Что же до пользы, то ничем помочь им он все равно не мог, в его власти было лишь красиво погибнуть. А так он попал в наши таежные края только лет через восемь после того, как где-то здесь же канули без следа его отец, мать, два брата и сестра. Так что, можно сказать, советская власть отправила его к могилам предков.
А я… Бесследно и бессмысленно убитые пробуждают во мне ощущение причастности к высокой трагедии, и мой неоплатный, неизвестно в чем заключающийся долг понемногу избавляет меня от растирающего в слизь ощущения, что я никто, — ибо мы крупны настолько, насколько велик долг, который мы готовы добровольно на себя возложить.

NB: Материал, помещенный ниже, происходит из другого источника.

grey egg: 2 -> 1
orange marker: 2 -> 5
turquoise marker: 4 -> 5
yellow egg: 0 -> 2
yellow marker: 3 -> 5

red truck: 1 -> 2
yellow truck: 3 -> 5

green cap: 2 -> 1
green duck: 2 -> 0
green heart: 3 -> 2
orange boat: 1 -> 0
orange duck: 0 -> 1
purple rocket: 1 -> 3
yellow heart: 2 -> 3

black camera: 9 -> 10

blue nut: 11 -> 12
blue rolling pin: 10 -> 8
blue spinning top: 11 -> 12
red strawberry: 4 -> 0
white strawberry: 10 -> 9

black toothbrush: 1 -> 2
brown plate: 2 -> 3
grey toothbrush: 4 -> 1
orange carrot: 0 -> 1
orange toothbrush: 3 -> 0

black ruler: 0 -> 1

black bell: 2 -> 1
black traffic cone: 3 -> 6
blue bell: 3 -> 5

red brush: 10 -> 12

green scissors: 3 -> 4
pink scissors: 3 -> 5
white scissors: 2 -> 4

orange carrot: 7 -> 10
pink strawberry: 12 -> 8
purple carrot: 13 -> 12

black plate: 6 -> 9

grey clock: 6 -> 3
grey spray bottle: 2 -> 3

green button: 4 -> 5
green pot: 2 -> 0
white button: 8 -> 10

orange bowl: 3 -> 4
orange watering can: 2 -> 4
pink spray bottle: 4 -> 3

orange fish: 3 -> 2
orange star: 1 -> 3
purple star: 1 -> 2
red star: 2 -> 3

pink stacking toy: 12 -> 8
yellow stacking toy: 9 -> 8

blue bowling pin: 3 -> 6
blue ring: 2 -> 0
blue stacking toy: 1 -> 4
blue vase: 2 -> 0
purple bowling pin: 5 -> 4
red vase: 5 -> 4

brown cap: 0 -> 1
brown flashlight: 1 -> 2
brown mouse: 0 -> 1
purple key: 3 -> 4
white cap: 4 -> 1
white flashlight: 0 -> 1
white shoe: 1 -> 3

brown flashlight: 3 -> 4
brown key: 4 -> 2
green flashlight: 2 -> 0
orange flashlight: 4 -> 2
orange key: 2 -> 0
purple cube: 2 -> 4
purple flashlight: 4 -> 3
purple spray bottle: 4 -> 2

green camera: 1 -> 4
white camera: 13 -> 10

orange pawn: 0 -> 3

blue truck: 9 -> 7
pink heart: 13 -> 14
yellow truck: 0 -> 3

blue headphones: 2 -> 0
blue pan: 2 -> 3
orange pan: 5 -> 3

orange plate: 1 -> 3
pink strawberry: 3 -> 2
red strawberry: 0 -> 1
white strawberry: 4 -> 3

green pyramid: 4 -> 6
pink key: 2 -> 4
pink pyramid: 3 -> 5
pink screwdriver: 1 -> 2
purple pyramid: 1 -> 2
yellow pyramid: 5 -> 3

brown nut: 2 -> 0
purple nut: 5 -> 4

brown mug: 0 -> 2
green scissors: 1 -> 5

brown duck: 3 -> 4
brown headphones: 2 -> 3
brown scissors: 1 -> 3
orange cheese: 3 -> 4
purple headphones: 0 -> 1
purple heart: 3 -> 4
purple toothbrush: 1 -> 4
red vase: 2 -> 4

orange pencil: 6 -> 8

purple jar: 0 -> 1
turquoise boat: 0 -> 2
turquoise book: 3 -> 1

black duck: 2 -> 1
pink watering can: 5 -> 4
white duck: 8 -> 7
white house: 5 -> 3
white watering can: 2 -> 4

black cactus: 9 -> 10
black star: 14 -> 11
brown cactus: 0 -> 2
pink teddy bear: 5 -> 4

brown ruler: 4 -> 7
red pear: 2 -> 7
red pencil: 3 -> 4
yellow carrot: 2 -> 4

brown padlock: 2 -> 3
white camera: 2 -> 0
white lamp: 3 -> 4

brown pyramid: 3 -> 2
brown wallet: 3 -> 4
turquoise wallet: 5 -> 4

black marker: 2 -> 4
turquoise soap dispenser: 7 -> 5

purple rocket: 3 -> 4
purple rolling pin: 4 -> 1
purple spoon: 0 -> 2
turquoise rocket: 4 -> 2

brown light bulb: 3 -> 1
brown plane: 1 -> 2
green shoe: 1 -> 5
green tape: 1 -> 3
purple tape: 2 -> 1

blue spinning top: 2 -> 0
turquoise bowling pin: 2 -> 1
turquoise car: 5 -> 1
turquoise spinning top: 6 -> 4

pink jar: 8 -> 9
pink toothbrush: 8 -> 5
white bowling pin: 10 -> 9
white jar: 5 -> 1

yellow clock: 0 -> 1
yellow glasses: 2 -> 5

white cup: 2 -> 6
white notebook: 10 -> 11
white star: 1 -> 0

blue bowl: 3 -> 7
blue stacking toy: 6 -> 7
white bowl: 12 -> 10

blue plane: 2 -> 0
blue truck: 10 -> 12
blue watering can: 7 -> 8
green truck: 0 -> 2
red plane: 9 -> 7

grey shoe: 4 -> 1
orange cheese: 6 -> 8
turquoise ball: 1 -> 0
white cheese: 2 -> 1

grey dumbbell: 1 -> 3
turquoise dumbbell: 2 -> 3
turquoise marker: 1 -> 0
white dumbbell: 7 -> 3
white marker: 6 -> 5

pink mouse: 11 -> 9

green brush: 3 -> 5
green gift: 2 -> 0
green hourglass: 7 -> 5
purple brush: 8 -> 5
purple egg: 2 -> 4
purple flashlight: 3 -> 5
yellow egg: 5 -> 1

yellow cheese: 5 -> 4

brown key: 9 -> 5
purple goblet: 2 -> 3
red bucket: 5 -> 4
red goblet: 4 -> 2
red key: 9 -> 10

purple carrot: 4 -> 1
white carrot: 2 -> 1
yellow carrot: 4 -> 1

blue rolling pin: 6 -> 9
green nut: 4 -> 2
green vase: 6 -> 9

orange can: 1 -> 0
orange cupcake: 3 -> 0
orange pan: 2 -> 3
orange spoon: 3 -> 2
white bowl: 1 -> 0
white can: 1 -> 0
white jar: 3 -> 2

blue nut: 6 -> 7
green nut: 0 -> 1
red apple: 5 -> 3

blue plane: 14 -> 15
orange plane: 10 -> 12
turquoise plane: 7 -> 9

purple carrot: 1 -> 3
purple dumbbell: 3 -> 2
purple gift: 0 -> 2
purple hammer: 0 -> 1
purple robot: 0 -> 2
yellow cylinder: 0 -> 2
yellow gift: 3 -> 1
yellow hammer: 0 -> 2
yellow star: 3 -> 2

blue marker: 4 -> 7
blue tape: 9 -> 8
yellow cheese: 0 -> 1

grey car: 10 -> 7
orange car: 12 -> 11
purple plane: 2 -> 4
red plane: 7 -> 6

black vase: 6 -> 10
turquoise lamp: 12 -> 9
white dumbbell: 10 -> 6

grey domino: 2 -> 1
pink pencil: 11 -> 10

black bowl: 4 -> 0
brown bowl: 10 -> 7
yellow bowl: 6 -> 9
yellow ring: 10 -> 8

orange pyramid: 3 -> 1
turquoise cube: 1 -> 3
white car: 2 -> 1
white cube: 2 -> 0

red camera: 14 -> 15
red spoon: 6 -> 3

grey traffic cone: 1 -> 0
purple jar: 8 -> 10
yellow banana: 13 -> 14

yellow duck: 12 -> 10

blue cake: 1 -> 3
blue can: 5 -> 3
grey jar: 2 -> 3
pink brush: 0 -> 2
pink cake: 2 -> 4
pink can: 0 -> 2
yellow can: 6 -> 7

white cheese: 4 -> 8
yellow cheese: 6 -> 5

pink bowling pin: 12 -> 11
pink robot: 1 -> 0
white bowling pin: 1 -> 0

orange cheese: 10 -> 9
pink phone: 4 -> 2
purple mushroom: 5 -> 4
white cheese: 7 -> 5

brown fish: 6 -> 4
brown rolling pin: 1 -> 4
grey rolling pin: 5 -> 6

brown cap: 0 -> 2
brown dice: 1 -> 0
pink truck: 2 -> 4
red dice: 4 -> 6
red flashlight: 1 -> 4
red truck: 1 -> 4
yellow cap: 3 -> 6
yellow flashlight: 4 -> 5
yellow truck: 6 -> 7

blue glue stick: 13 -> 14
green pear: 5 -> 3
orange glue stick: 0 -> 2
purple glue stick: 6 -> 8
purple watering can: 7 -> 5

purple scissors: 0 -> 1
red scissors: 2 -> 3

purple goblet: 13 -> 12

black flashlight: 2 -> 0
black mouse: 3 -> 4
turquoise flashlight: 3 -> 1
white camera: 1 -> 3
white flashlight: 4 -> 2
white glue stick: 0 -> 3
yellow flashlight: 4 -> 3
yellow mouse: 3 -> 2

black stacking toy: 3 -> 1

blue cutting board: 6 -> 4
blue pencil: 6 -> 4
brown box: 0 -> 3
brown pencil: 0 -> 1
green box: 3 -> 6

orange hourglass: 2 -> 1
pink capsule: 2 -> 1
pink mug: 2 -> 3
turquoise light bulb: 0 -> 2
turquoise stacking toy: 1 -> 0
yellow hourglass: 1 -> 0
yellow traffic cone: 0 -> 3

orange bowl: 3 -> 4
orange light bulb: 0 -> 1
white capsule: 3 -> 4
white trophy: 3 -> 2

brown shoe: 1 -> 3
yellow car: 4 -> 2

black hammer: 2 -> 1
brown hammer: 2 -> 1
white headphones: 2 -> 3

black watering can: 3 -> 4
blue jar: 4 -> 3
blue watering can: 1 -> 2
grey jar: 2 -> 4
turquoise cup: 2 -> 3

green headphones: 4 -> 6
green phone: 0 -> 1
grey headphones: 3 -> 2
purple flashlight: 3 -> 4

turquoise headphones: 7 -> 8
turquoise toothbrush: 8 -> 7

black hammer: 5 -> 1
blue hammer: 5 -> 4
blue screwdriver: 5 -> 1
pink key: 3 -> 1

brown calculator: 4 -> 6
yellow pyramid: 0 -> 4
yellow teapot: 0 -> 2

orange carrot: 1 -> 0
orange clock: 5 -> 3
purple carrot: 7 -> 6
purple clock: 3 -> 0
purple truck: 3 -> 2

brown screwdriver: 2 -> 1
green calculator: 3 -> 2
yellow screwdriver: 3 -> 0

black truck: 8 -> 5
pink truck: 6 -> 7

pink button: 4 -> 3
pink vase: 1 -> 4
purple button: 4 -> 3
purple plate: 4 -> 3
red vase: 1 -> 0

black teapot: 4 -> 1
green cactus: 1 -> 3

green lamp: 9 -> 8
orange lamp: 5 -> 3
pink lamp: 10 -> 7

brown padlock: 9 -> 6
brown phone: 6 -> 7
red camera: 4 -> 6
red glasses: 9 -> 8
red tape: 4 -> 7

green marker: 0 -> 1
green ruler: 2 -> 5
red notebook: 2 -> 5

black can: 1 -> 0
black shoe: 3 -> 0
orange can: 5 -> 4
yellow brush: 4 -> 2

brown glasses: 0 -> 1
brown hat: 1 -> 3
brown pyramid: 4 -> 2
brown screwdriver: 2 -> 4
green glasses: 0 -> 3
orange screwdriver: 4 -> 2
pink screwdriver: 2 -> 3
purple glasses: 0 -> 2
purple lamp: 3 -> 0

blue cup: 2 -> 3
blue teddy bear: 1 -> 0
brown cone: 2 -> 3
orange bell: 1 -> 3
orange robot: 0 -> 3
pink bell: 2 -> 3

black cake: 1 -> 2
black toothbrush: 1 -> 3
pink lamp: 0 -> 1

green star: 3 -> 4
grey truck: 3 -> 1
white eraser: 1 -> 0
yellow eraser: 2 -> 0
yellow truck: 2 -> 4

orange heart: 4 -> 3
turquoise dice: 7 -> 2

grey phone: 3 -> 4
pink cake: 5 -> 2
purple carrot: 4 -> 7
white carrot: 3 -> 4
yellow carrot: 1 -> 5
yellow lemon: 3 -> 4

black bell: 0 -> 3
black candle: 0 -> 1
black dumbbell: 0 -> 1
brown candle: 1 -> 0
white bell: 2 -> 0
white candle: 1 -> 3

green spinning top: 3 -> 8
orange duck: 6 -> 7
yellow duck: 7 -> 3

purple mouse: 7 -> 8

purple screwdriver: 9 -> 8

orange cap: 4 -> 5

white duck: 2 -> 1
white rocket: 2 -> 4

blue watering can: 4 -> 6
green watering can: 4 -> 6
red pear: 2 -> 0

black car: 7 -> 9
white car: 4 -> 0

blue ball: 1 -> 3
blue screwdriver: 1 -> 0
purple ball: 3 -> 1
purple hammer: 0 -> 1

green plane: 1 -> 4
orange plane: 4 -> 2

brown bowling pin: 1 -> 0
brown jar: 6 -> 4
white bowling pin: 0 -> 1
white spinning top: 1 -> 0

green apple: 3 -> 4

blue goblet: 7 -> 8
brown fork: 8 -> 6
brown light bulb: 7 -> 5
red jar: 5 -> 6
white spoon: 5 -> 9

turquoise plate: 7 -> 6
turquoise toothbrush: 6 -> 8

Я осторожно вглядываюсь в свою душу и с облегчением вижу, что я вновь исполнен мрачной решимости. Потому что решимость — лишь иное имя гордости. А я сейчас горд. Потому что красив.
Сейчас я красив настолько, что готов даже бестрепетно закрыть глаза и погрузиться в бескрайнюю тьму.
Кажется, я даже сумею заснуть.
Я просыпаюсь в глубокой темноте. И сразу вспоминаю, что рядом с моей кроваткой лежит сплетенный из разноцветных тряпочек коврик, который в пятнах луны всегда превращается в какого-то зверя, и я жалобным голосом зову маму. И мама, как всегда, оказывается рядом. Она ласково склоняется надо мной, а потом вдруг вспрыгивает мне на грудь, присевши на одну ногу и выбросив другую в сторону, словно танцор, пляшущий вприсядку, и я с ужасом вижу, что лицо ее совершенно круглое, как циферблат, на котором по кругу вместо цифр в темноте светятся зубы… Я пытаюсь закричать, но мне удается выдавить из сдавленной груди лишь едва слышное сипение.
Я тщетно пытаюсь сбросить прижавшее меня к постели чудовище — и просыпаюсь. В неизвестное время дня и время года.